*Page-level text extractions*:
___

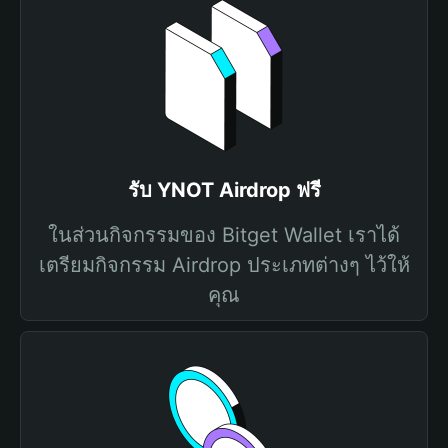
รับ YNOT Airdrop ฟรี
ในส่วนกิจกรรมของ Bitget Wallet เราได้
เตรียมกิจกรรม Airdrop ประเภทต่างๆ ไว้ให้
คุณ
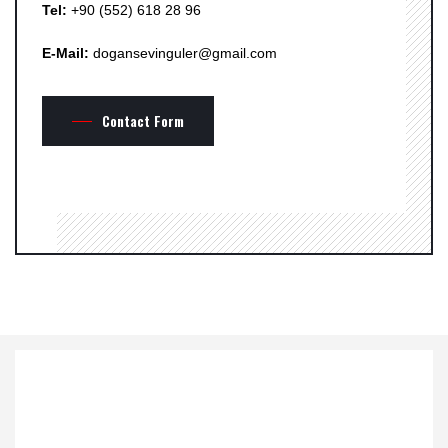
Tel:
+90 (552) 618 28 96
E-Mail:
dogansevinguler@gmail.com
Contact Form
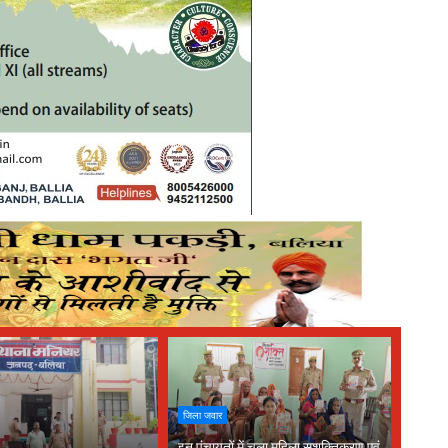
जिला जवार
इन पंचायतों में चला महिला सशक्तिकरण एवं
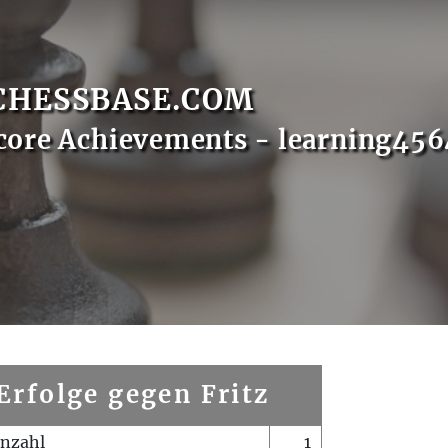
CHESSBASE.COM
core Achievements - learning45
Erfolge gegen Fritz
enzahl
1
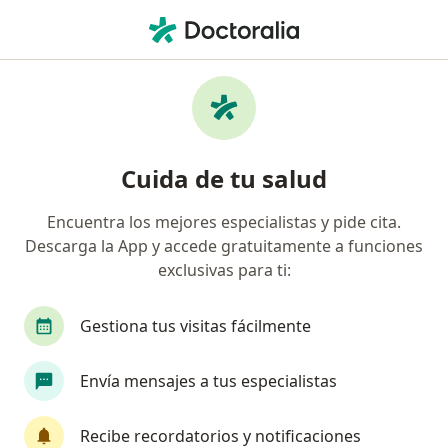
Men
Depresión En Adolescentes • Bellavista, Callao
Filtros
• 1
Seguro
Mapa
Especialistas en Depresión en adolescentes
Cuida de tu salud
en Bellavista
Encuentra los mejores especialistas y pide cita.
Descarga la App y accede gratuitamente a funciones
¿Qué especialidad estás buscando?
exclusivas para ti:
Psicólogo
Psiquiatra
Médico general
Gestiona tus visitas fácilmente
Envía mensajes a tus especialistas
Recibe recordatorios y notificaciones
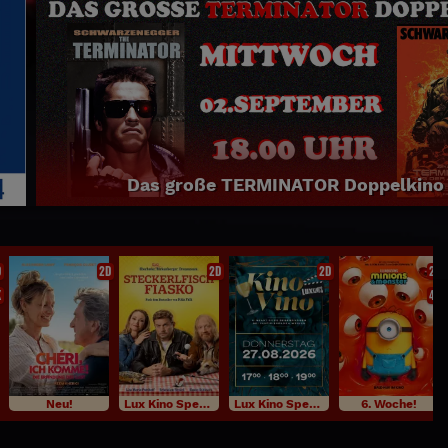
NEU: SPIDER MAN BRAND 
2D 3D
Jetzt täglich bei uns im Program
D
2D
2D
2D
2D
K
4K
Neu!
Lux Kino Specials
Lux Kino Specials
6. Woche!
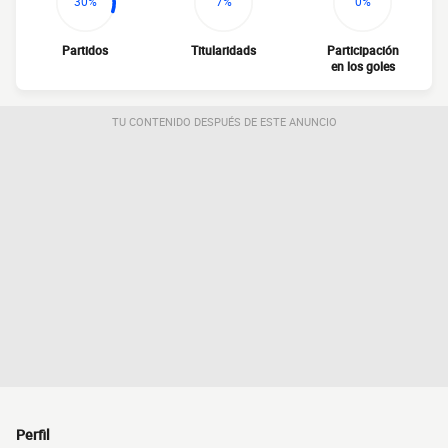
30%
7%
0%
Partidos
Titularidads
Participación
en los goles
TU CONTENIDO DESPUÉS DE ESTE ANUNCIO
Perfil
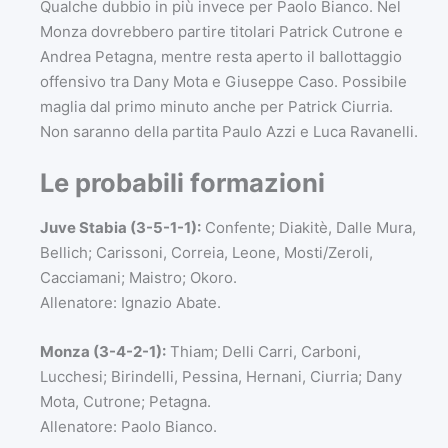
Qualche dubbio in più invece per
Paolo Bianco
. Nel
Monza dovrebbero partire titolari
Patrick Cutrone
e
Andrea Petagna
, mentre resta aperto il ballottaggio
offensivo tra
Dany Mota
e
Giuseppe Caso
. Possibile
maglia dal primo minuto anche per
Patrick Ciurria
.
Non saranno della partita
Paulo Azzi
e
Luca Ravanelli
.
Le probabili formazioni
Juve Stabia (3-5-1-1):
Confente; Diakitè, Dalle Mura,
Bellich; Carissoni, Correia, Leone, Mosti/Zeroli,
Cacciamani; Maistro; Okoro.
Allenatore:
Ignazio Abate
.
Monza (3-4-2-1):
Thiam; Delli Carri, Carboni,
Lucchesi; Birindelli, Pessina, Hernani, Ciurria; Dany
Mota, Cutrone; Petagna.
Allenatore:
Paolo Bianco
.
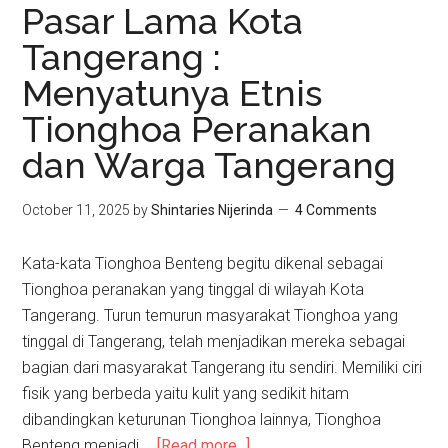
Pasar Lama Kota
Tangerang :
Menyatunya Etnis
Tionghoa Peranakan
dan Warga Tangerang
October 11, 2025
by
Shintaries Nijerinda
4 Comments
Kata-kata Tionghoa Benteng begitu dikenal sebagai
Tionghoa peranakan yang tinggal di wilayah Kota
Tangerang. Turun temurun masyarakat Tionghoa yang
tinggal di Tangerang, telah menjadikan mereka sebagai
bagian dari masyarakat Tangerang itu sendiri. Memiliki ciri
fisik yang berbeda yaitu kulit yang sedikit hitam
dibandingkan keturunan Tionghoa lainnya, Tionghoa
Benteng menjadi …
[Read more...]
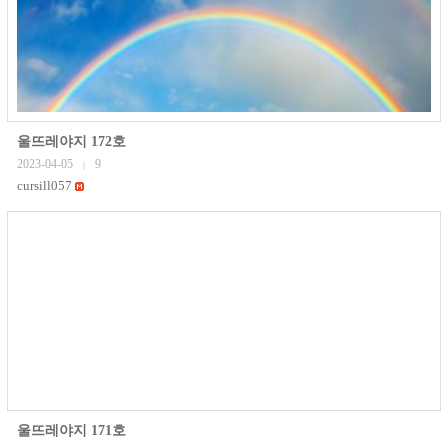
울뜨레야지 172호
2023-04-05
9
|
cursill057
울뜨레야지 171호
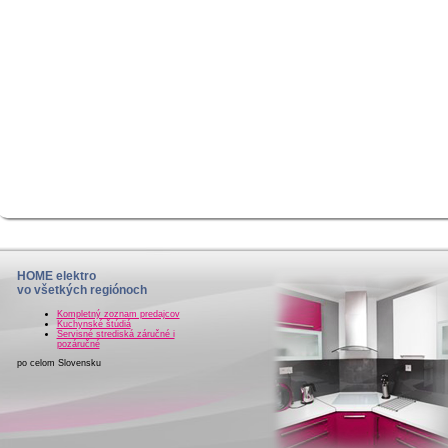
HOME elektro
vo všetkých regiónoch
Kompletný zoznam predajcov
Kuchynské štúdiá
Servisné strediská záručné i
pozáručné
po celom Slovensku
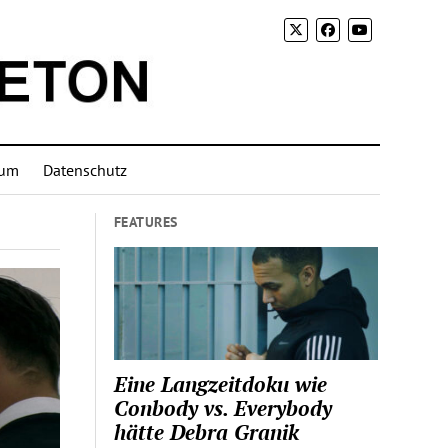
sum
Datenschutz
FEATURES
Eine Langzeitdoku wie
Conbody vs. Everybody
hätte Debra Granik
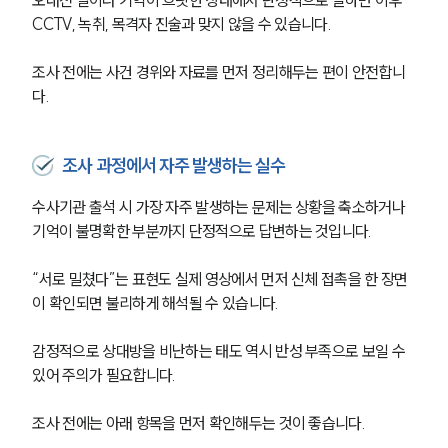
오래전 일이라 기억이 흐릿한 상태에서 단정적으로 말하면 이후 
CCTV, 녹취, 목격자 진술과 맞지 않을 수 있습니다.
조사 전에는 사건 경위와 자료를 먼저 정리해두는 편이 안전합니
다.
조사 과정에서 자주 발생하는 실수
수사기관 출석 시 가장 자주 발생하는 문제는 상황을 축소하거나 
기억이 불명확한 부분까지 단정적으로 답변하는 것입니다.
“서로 밀쳤다”는 표현도 실제 영상에서 먼저 신체 접촉을 한 장면
이 확인되면 불리하게 해석될 수 있습니다.
감정적으로 상대방을 비난하는 태도 역시 반성 부족으로 보일 수 
있어 주의가 필요합니다.
조사 전에는 아래 항목을 먼저 확인해두는 것이 좋습니다.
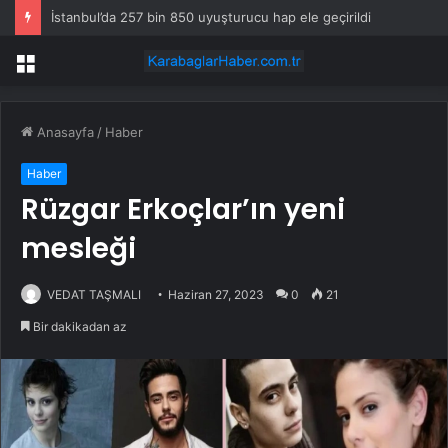
İstanbul’da 257 bin 850 uyuşturucu hap ele geçirildi
Menü
Anasayfa
/
Haber
Haber
Rüzgar Erkoçlar’ın yeni
mesleği
VEDAT TAŞMALI
Haziran 27, 2023
0
21
Bir dakikadan az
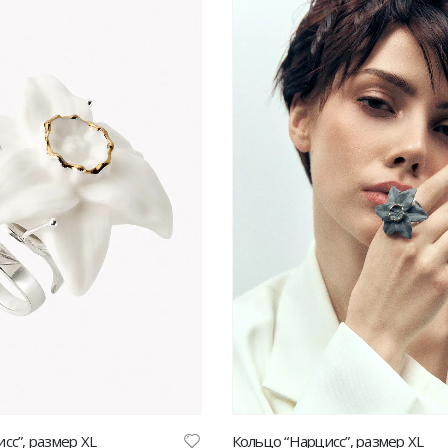
сс”, размер XL
Кольцо “Нарцисс”, размер XL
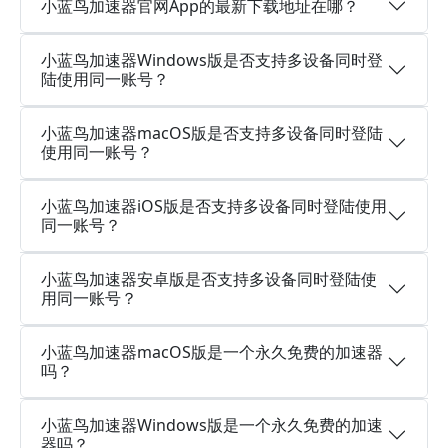
小蓝鸟加速器官网App的最新下载地址在哪？
小蓝鸟加速器Windows版是否支持多设备同时登
陆使用同一账号？
小蓝鸟加速器macOS版是否支持多设备同时登陆
使用同一账号？
小蓝鸟加速器iOS版是否支持多设备同时登陆使用
同一账号？
小蓝鸟加速器安卓版是否支持多设备同时登陆使
用同一账号？
小蓝鸟加速器macOS版是一个永久免费的加速器
吗？
小蓝鸟加速器Windows版是一个永久免费的加速
器吗？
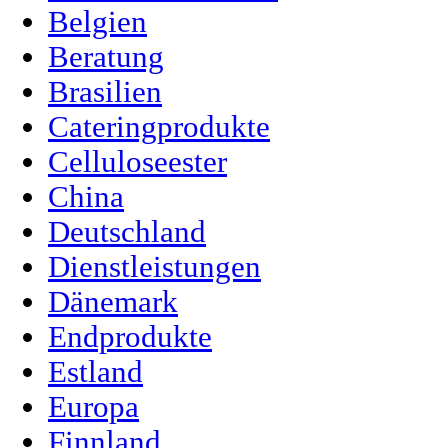
Belgien
Beratung
Brasilien
Cateringprodukte
Celluloseester
China
Deutschland
Dienstleistungen
Dänemark
Endprodukte
Estland
Europa
Finnland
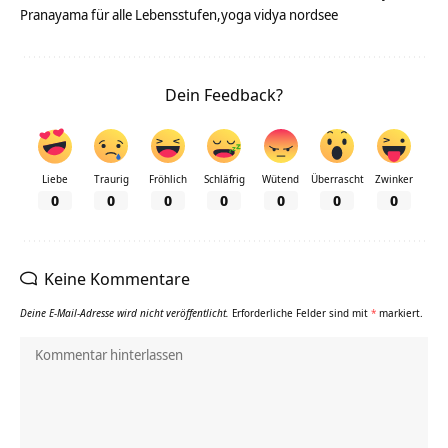
Pranayama für alle Lebensstufen
yoga vidya nordsee
Dein Feedback?
Liebe
Traurig
Fröhlich
Schläfrig
Wütend
Überrascht
Zwinker
0
0
0
0
0
0
0
Keine Kommentare
Deine E-Mail-Adresse wird nicht veröffentlicht.
Erforderliche Felder sind mit
*
markiert.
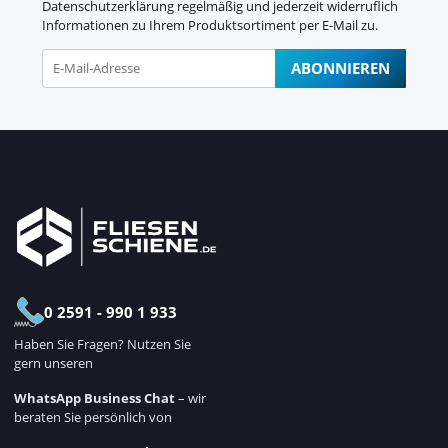
Datenschutzerklärung
regelmäßig und jederzeit widerruflich
Informationen zu Ihrem Produktsortiment per E-Mail zu.
ABONNIEREN
Newsletter Abonnieren
0 2591 - 990 1 933
Haben Sie Fragen? Nutzen Sie
gern unseren
WhatsApp Business Chat
– wir
beraten Sie persönlich von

___

*Task directions*: Reproduce the data above word for word, but leave the images out.

*Your solution*:
รับ YNOT Airdrop ฟรี
ในส่วนกิจกรรมของ Bitget Wallet เราได้
เตรียมกิจกรรม Airdrop ประเภทต่างๆ ไว้ให้
คุณ
Tel:
+90 (552) 618 28 96
E-Mail:
dogansevinguler@gmail.com
Contact Form
जिला जवार
इन पंचायतों में चला महिला सशक्तिकरण एवं
CHESSBASE.COM
core Achievements - learning45
Erfolge gegen Fritz
enzahl
1
Men
Depresión En Adolescentes • Bellavista, Callao
Filtros
• 1
Seguro
Mapa
Especialistas en Depresión en adolescentes
Cuida de tu salud
en Bellavista
Encuentra los mejores especialistas y pide cita.
Descarga la App y accede gratuitamente a funciones
¿Qué especialidad estás buscando?
exclusivas para ti:
Psicólogo
Psiquiatra
Médico general
Gestiona tus visitas fácilmente
Envía mensajes a tus especialistas
Recibe recordatorios y notificaciones
NEU: SPIDER MAN BRAND 
2D 3D
Jetzt täglich bei uns im Program
D
2D
2D
2D
2D
K
4K
Neu!
Lux Kino Specials
Lux Kino Specials
6. Woche!
30%
7%
0%
Partidos
Titularidads
Participación
en los goles
TU CONTENIDO DESPUÉS DE ESTE ANUNCIO
Perfil
Qualche dubbio in più invece per
Paolo Bianco
. Nel
Monza dovrebbero partire titolari
Patrick Cutrone
e
Andrea Petagna
, mentre resta aperto il ballottaggio
offensivo tra
Dany Mota
e
Giuseppe Caso
. Possibile
maglia dal primo minuto anche per
Patrick Ciurria
.
Non saranno della partita
Paulo Azzi
e
Luca Ravanelli
.
Le probabili formazioni
Juve Stabia (3-5-1-1):
Confente; Diakitè, Dalle Mura,
Bellich; Carissoni, Correia, Leone, Mosti/Zeroli,
Cacciamani; Maistro; Okoro.
Allenatore:
Ignazio Abate
.
Monza (3-4-2-1):
Thiam; Delli Carri, Carboni,
Lucchesi; Birindelli, Pessina, Hernani, Ciurria; Dany
Mota, Cutrone; Petagna.
Allenatore:
Paolo Bianco
.
Pasar Lama Kota
Tangerang :
Menyatunya Etnis
Tionghoa Peranakan
dan Warga Tangerang
October 11, 2025
by
Shintaries Nijerinda
4 Comments
Kata-kata Tionghoa Benteng begitu dikenal sebagai
Tionghoa peranakan yang tinggal di wilayah Kota
Tangerang. Turun temurun masyarakat Tionghoa yang
tinggal di Tangerang, telah menjadikan mereka sebagai
bagian dari masyarakat Tangerang itu sendiri. Memiliki ciri
fisik yang berbeda yaitu kulit yang sedikit hitam
dibandingkan keturunan Tionghoa lainnya, Tionghoa
Benteng menjadi …
[Read more...]
울뜨레야지 172호
2023-04-05
9
|
cursill057
울뜨레야지 171호
HOME elektro
vo všetkých regiónoch
Kompletný zoznam predajcov
Kuchynské štúdiá
Servisné strediská záručné i
pozáručné
po celom Slovensku
sum
Datenschutz
FEATURES
Eine Langzeitdoku wie
Conbody vs. Everybody
hätte Debra Granik
오래전 일이라 기억이 흐릿한 상태에서 단정적으로 말하면 이후 
CCTV, 녹취, 목격자 진술과 맞지 않을 수 있습니다.
조사 전에는 사건 경위와 자료를 먼저 정리해두는 편이 안전합니
다.
조사 과정에서 자주 발생하는 실수
수사기관 출석 시 가장 자주 발생하는 문제는 상황을 축소하거나 
기억이 불명확한 부분까지 단정적으로 답변하는 것입니다.
“서로 밀쳤다”는 표현도 실제 영상에서 먼저 신체 접촉을 한 장면
이 확인되면 불리하게 해석될 수 있습니다.
감정적으로 상대방을 비난하는 태도 역시 반성 부족으로 보일 수 
있어 주의가 필요합니다.
조사 전에는 아래 항목을 먼저 확인해두는 것이 좋습니다.
İstanbul’da 257 bin 850 uyuşturucu hap ele geçirildi
Menü
Anasayfa
/
Haber
Haber
Rüzgar Erkoçlar’ın yeni
mesleği
VEDAT TAŞMALI
Haziran 27, 2023
0
21
Bir dakikadan az
сс”, размер XL
Кольцо “Нарцисс”, размер XL
小蓝鸟加速器官网App的最新下载地址在哪？
小蓝鸟加速器Windows版是否支持多设备同时登
陆使用同一账号？
小蓝鸟加速器macOS版是否支持多设备同时登陆
使用同一账号？
小蓝鸟加速器iOS版是否支持多设备同时登陆使用
同一账号？
小蓝鸟加速器安卓版是否支持多设备同时登陆使
用同一账号？
小蓝鸟加速器macOS版是一个永久免费的加速器
吗？
小蓝鸟加速器Windows版是一个永久免费的加速
器吗？
Belgien
Beratung
Brasilien
Cateringprodukte
Celluloseester
China
Deutschland
Dienstleistungen
Dänemark
Endprodukte
Estland
Europa
Finnland
Pranayama für alle Lebensstufen
yoga vidya nordsee
Dein Feedback?
Liebe
Traurig
Fröhlich
Schläfrig
Wütend
Überrascht
Zwinker
0
0
0
0
0
0
0
Keine Kommentare
Deine E-Mail-Adresse wird nicht veröffentlicht.
Erforderliche Felder sind mit
*
markiert.
Datenschutzerklärung
regelmäßig und jederzeit widerruflich
Informationen zu Ihrem Produktsortiment per E-Mail zu.
ABONNIEREN
Newsletter Abonnieren
0 2591 - 990 1 933
Haben Sie Fragen? Nutzen Sie
gern unseren
WhatsApp Business Chat
– wir
beraten Sie persönlich von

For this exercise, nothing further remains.